Owning first-party infrastructure represents a major shift for OpenAI. While historically reliant on cloud providers, controlling its own data centers allows the company to reduce vendor markups, protect intellectual property, and scale AI operations without limits.
Heyde and his industrial compute team are tackling complex challenges, from ensuring sufficient GPU capacity to navigating labor availability and zoning requirements. With approximately 100 site visits completed, the team is balancing the need for speed with flexibility, including converting existing facilities when necessary.
“The perfect parcels are largely taken,” Heyde said. “But perfect wasn’t the goal—the goal was a compelling power ramp and scalable infrastructure.”
OpenAI is entering a fiercely competitive landscape. Meta is building a $10 billion data center in Louisiana, Amazon and Anthropic are developing a 1,200-acre AI campus in Indiana, and states across the U.S. are offering tax incentives and expedited approvals to attract AI infrastructure projects.
Despite being a relative newcomer—founded just a decade ago and mainstream-famous for ChatGPT for less than three years—OpenAI has already raised substantial capital from Microsoft, Nvidia, and SoftBank, positioning the company toward a $500 billion valuation. The firm has even activated a self-built solar campus in Abilene, Texas, showcasing its capability to execute large-scale infrastructure projects independently.
Unlike traditional cloud or enterprise computing, AI at OpenAI’s scale has no precedent. Each Stargate facility represents a leap in computational power and energy requirements, and Heyde emphasizes that the logistics are “very challenging, but possible.”
Some applicants, including former bitcoin mining operators, offered pre-existing power infrastructure, but Heyde stressed that site suitability often depends on community integration and long-term growth potential, not just immediate capacity.
The 20 finalist sites are just phase one of OpenAI’s ambitious buildout, which aims to eventually scale from single-gigawatt installations to massive multi-gigawatt campuses nationwide.
As OpenAI moves from being a cloud customer to a full-fledged infrastructure owner, the company is redefining what it means to scale AI responsibly and sustainably.

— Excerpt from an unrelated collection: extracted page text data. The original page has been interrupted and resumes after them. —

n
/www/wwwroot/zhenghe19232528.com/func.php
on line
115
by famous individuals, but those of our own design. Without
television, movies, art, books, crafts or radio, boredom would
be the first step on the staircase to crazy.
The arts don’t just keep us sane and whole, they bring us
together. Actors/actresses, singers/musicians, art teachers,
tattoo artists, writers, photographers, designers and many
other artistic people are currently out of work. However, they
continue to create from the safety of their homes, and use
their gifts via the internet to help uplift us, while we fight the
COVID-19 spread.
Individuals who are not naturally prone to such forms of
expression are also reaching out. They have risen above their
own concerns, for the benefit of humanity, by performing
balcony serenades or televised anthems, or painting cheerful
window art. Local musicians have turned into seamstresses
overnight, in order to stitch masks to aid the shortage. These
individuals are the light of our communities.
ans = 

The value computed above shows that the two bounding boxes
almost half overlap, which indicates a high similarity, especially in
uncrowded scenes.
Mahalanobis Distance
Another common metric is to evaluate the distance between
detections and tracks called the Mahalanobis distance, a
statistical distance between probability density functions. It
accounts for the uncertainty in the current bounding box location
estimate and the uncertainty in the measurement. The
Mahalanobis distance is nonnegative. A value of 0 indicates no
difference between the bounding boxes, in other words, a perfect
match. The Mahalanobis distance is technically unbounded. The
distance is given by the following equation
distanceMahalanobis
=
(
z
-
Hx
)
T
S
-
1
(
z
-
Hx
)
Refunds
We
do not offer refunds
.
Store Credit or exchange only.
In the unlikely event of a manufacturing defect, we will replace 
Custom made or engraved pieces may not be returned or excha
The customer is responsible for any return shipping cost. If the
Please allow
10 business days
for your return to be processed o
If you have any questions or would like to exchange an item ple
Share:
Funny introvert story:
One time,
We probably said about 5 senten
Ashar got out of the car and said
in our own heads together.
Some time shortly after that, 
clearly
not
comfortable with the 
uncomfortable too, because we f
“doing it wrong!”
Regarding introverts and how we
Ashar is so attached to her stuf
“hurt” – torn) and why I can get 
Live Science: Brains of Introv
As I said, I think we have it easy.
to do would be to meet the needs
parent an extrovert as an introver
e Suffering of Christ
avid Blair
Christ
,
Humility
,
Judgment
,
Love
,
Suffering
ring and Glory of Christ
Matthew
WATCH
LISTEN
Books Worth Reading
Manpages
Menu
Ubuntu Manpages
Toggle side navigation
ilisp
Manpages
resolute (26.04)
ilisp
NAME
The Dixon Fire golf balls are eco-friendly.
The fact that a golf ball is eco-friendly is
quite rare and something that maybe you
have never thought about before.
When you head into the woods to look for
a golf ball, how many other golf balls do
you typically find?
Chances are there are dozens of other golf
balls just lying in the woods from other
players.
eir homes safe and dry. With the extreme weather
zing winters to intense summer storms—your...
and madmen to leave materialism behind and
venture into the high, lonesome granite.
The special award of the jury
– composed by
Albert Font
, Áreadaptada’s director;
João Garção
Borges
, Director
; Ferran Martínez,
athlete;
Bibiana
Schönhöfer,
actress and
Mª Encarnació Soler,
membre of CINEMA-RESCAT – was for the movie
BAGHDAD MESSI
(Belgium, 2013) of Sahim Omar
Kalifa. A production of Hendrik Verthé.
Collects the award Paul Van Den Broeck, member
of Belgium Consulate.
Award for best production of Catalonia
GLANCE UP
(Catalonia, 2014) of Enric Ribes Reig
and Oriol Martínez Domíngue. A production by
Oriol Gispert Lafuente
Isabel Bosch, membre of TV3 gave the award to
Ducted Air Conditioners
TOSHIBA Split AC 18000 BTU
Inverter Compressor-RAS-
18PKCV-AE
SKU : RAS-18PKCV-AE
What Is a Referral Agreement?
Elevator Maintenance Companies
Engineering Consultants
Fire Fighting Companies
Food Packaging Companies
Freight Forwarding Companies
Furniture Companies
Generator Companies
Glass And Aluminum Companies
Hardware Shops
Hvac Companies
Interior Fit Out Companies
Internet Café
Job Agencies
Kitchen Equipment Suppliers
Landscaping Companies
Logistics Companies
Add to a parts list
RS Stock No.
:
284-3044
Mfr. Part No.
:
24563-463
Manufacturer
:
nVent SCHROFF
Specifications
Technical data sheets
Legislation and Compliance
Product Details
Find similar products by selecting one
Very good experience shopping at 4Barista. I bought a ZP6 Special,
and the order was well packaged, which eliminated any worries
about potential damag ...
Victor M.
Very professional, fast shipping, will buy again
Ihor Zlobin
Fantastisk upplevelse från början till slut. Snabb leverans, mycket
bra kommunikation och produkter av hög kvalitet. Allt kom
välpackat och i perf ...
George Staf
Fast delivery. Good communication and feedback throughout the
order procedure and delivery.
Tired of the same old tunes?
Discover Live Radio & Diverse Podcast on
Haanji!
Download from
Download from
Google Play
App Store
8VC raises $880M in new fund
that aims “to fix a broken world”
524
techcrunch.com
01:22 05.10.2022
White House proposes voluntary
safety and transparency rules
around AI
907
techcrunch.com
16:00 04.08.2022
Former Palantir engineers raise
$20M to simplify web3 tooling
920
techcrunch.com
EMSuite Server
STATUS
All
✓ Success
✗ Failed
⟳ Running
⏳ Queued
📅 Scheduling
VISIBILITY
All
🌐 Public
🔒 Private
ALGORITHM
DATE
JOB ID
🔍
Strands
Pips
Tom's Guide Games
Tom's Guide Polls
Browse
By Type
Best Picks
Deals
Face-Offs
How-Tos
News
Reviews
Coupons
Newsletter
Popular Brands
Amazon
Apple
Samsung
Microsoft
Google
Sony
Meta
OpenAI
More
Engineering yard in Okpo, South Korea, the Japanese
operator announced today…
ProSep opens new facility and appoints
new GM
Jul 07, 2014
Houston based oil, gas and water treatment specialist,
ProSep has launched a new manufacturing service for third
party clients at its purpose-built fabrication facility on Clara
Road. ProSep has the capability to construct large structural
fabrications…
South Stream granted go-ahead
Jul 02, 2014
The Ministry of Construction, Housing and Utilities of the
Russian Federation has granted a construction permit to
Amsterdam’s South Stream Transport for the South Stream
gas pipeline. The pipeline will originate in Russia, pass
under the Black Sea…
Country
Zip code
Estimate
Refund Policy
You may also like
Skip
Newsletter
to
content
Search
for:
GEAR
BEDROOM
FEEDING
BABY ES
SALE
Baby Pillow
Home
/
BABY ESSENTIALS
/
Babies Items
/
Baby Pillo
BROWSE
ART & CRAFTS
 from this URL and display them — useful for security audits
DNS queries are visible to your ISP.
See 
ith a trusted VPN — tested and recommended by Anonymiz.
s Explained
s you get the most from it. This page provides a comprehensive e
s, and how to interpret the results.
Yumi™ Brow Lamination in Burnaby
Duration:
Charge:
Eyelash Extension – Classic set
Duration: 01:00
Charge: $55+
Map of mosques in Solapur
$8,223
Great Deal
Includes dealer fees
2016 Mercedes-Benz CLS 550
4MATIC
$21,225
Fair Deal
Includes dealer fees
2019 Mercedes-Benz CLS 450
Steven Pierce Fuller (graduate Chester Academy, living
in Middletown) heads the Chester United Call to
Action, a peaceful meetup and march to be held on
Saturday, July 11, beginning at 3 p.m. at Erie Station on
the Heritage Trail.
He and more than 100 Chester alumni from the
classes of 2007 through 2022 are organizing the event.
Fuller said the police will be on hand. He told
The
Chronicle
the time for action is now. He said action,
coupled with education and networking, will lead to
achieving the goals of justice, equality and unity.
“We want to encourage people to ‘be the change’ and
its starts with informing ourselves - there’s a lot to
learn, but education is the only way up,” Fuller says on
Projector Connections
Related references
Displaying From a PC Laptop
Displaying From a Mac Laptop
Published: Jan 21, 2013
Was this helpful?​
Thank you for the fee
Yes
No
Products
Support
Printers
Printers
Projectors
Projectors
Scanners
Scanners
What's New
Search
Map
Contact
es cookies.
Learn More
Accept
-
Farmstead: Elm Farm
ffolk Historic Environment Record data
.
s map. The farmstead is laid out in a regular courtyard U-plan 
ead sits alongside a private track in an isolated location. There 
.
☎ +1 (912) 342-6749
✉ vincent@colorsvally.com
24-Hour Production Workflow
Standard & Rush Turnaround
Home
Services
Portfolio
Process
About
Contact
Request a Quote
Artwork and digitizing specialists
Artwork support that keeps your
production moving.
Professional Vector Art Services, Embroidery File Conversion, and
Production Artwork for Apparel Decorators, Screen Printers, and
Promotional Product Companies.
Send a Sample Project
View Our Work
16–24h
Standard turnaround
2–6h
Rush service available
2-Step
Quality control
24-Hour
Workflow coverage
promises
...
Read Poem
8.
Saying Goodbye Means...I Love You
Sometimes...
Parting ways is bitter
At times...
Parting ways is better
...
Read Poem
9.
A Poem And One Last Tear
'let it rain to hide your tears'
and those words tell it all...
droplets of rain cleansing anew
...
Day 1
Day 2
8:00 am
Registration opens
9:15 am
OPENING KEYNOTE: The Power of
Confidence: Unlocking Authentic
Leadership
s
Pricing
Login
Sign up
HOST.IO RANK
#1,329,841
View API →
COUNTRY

With Heyde at the helm of site development, the Stargate network will become the backbone of next-generation AI, enabling OpenAI to maintain its competitive edge in an increasingly high-stakes industry.
“Controlling our own infrastructure is central to the future of AI,” Heyde said. “It’s a daunting challenge, but the scale we’re aiming for is achievable with the right sites, the right partners, and the right strategy.”